“First we will dismember you,” said a Flyboy. “We will post the pictures on your blog. To show what happens when you resist. Then we will make you recant everything you have said on your blog.”
Fang grinned, continuing to bob and weave up and down by fifteen-foot drops. “After you dismember me? Did you fail basic human biology?”
“We will torture you,” the Flyboys pressed on.
“I don’t think so,” said Fang, and mowed them down. God! The whole firing-a-weapon thing was amazing! It just worked so incredibly well! It was so efficient! What did Max have against guns, anyway?
“We will show the world how you take back everything you said.” A new, unmowed-down crop of Flyboys continued the same old song.
“Here’s a tip,” Fang advised them. “If you show me being tortured and then taking everything back, people might catch on. They might actually guess that I didn’t do it voluntarily.”
“We will torture you,” the Flyboys insisted.
“Okay, bored now,” Fang said, and pulled the trigger. Only to have nothing happen. Maybe the gun was empty. In an instant he’d swooped and tried to pluck another gun from a crumpled Flyboy body. That gun was attached to its Flyboy, though, so Fang ended up being yanked to the ground. He dropped it, ran a bit to get away from ground-based Flyboys, then finally found an unattached gun.
Spinning, he fired, catching all the Flyboys directly behind him. Then he changed angles and shot up into the sky, watching with satisfaction as several Flyboys started flying lopsidedly, smoke streaming off them.
“Hey!” shouted the Gasman from above. “Watch that thing!” Fang looked up to see the Gasman pointing to two holes in his jeans—Fang had shot right through his pants, but amazingly hadn’t hit him.
“My bad!” Fang yelled.
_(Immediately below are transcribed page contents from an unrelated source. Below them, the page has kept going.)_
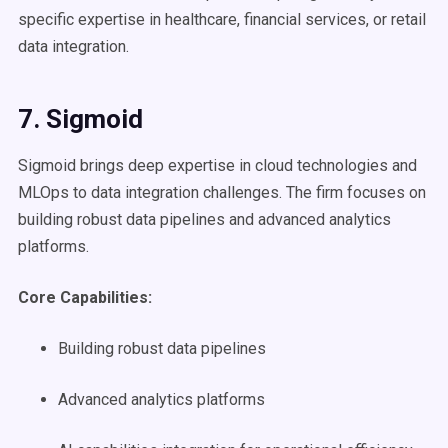
specific expertise in healthcare, financial services, or retail
data integration.
7. Sigmoid
Sigmoid brings deep expertise in cloud technologies and
MLOps to data integration challenges. The firm focuses on
building robust data pipelines and advanced analytics
platforms.
Core Capabilities:
Building robust data pipelines
Advanced analytics platforms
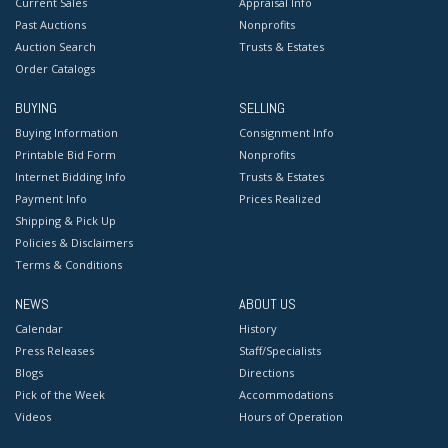
Current Sales
Appraisal Info
Past Auctions
Nonprofits
Auction Search
Trusts & Estates
Order Catalogs
BUYING
SELLING
Buying Information
Consignment Info
Printable Bid Form
Nonprofits
Internet Bidding Info
Trusts & Estates
Payment Info
Prices Realized
Shipping & Pick Up
Policies & Disclaimers
Terms & Conditions
NEWS
ABOUT US
Calendar
History
Press Releases
Staff/Specialists
Blogs
Directions
Pick of the Week
Accommodations
Videos
Hours of Operation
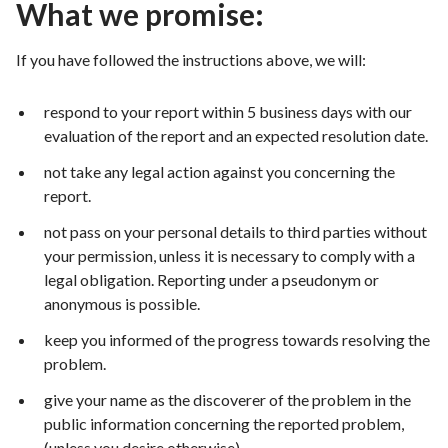
What we promise:
If you have followed the instructions above, we will:
respond to your report within 5 business days with our
evaluation of the report and an expected resolution date.
not take any legal action against you concerning the
report.
not pass on your personal details to third parties without
your permission, unless it is necessary to comply with a
legal obligation. Reporting under a pseudonym or
anonymous is possible.
keep you informed of the progress towards resolving the
problem.
give your name as the discoverer of the problem in the
public information concerning the reported problem,
(unless you desire otherwise).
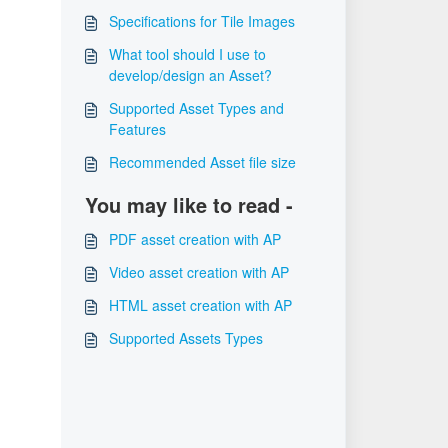
Specifications for Tile Images
What tool should I use to
develop/design an Asset?
Supported Asset Types and
Features
Recommended Asset file size
You may like to read -
PDF asset creation with AP
Video asset creation with AP
HTML asset creation with AP
Supported Assets Types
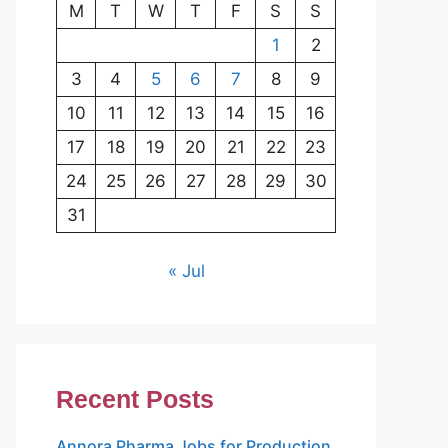
M
T
W
T
F
S
S
1
2
3
4
5
6
7
8
9
10
11
12
13
14
15
16
17
18
19
20
21
22
23
24
25
26
27
28
29
30
31
« Jul
Recent Posts
Annora Pharma Jobs for Production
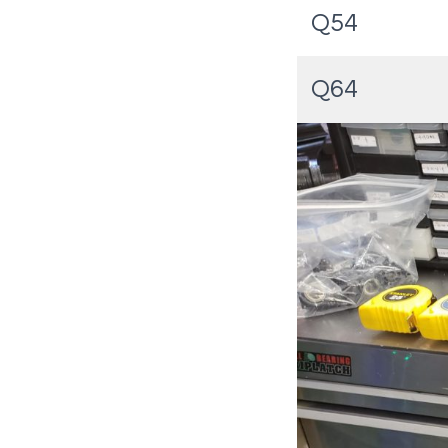
Q54
Q64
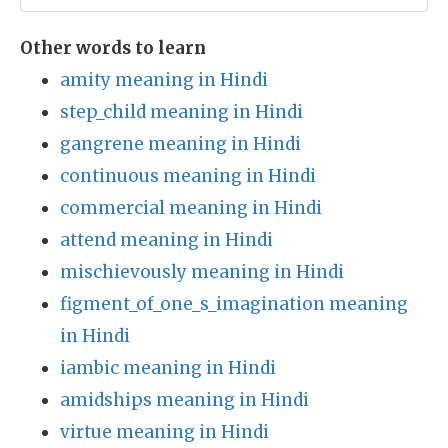
Other words to learn
amity meaning in Hindi
step_child meaning in Hindi
gangrene meaning in Hindi
continuous meaning in Hindi
commercial meaning in Hindi
attend meaning in Hindi
mischievously meaning in Hindi
figment_of_one_s_imagination meaning
in Hindi
iambic meaning in Hindi
amidships meaning in Hindi
virtue meaning in Hindi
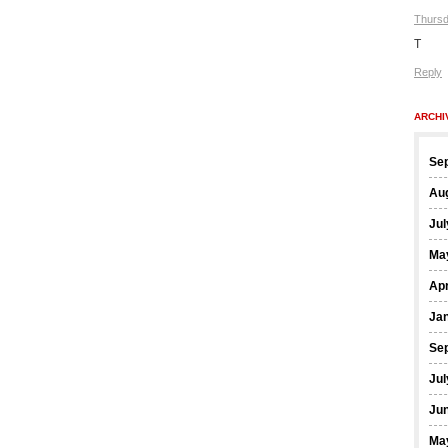
Thursd
T
Reply
ARCHI
Se
Au
Jul
Ma
Apr
Ja
Se
Jul
Ju
Ma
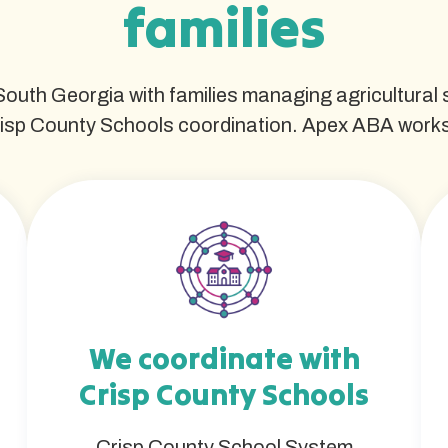
families
 South Georgia with families managing agricultural
isp County Schools coordination. Apex ABA works w
We coordinate with
Crisp County Schools
Crisp County School System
The drawback with guns, besides the fact that you might hit members of your own flock, was that they didn’t take out hundreds of bad guys all at once. He needed something more massive. If Iggy or the Gasman had had any bombs, they would have used them by now. It was up to Fang.
He leaped into the chilly air again, shooting more carefully at Flyboys. When he was about five hundred feet up, he saw a broad expanse of gray with a rim of fire at its far edge.
The ocean. With the sun breaking at the horizon.
“It is your time to die,” droned a full squadron of Flyboys, following him.
“I am one of many!” Fang shouted, heading east, away from the hangar. “I am one of many! You have no idea!”
117
I was braced and ready to launch into my next move against Omega when I heard the Director’s voice boom, “Wait!”
I wasn’t about to start listening to her now, and I sprang forward, fingers stiff to shatter his trachea—
But the metal collar around my neck zapped me with a nerve-shattering dose of electricity, and I dropped to the ground like a chunk of cement.
A while back, I’d been hit with a bunch of skull-exploding headaches that had left me weak and nauseated; this was a lot like that. When my scrambled brain finally cleared and my synapses began firing again, I was on my back with my worried miniflock p
eering down at me.
I shot to my feet as fast as I could, a little off balance, to see Omega standing to one side, ramrod straight like a soldier, not looking at me.
I shot Nudge a questioning glance, and she shrugged.
“You have anticipated my commands,” said the Director, sounding unthrilled.
I didn’t start it, lady, I was going to say, but then I remembered that, technically, I had, so I kept my mouth shut.
“The first part of the battle will be a test of speed,” said the Director.
The crowd of lemmings parted in anticipation of a race.
“Begin where you are,” intoned the Director. “Run to the opposite castle wall and back, four times. May the better man win.”
I gritted my teeth. The Director was a sexist pig on top of all her other faults.
The wall was about six hundred yards away. There and back, four times.